**EXERCISE**
Take from the material every line that contains the word "master".

__________________________________________________

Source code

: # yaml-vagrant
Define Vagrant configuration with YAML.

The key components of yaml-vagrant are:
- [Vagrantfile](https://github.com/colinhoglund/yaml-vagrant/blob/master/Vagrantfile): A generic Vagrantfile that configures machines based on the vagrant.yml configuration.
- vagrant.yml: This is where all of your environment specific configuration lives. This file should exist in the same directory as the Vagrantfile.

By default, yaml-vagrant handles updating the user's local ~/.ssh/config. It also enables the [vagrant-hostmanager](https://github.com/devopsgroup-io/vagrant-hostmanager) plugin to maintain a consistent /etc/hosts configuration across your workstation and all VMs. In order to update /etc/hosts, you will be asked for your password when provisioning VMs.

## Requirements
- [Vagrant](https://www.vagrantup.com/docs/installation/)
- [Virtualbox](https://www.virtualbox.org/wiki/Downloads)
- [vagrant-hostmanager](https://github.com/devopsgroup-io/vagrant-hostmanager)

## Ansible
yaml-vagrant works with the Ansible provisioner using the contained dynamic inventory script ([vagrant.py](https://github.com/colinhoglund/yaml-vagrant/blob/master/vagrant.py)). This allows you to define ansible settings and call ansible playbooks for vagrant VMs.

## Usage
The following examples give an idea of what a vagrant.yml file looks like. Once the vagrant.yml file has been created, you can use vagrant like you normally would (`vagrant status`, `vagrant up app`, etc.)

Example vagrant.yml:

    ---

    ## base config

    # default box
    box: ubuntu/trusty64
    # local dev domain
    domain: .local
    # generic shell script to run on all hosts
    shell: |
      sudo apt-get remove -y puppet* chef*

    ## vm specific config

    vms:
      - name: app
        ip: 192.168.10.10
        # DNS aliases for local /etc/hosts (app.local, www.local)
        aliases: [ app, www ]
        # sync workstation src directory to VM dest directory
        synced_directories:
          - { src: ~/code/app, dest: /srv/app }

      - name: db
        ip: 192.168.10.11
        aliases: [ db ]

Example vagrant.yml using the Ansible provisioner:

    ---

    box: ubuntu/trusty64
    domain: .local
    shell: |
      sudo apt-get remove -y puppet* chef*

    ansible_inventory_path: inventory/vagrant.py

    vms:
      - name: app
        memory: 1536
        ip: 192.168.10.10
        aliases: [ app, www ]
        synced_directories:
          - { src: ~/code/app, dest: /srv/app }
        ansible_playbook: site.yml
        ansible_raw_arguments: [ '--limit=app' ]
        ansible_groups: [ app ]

__________________________________________________

**OUTPUT OF THE EXERCISE**
- [Vagrantfile](https://github.com/colinhoglund/yaml-vagrant/blob/master/Vagrantfile): A generic Vagrantfile that configures machines based on the vagrant.yml configuration.
yaml-vagrant works with the Ansible provisioner using the contained dynamic inventory script ([vagrant.py](https://github.com/colinhoglund/yaml-vagrant/blob/master/vagrant.py)). This allows you to define ansible settings and call ansible playbooks for vagrant VMs.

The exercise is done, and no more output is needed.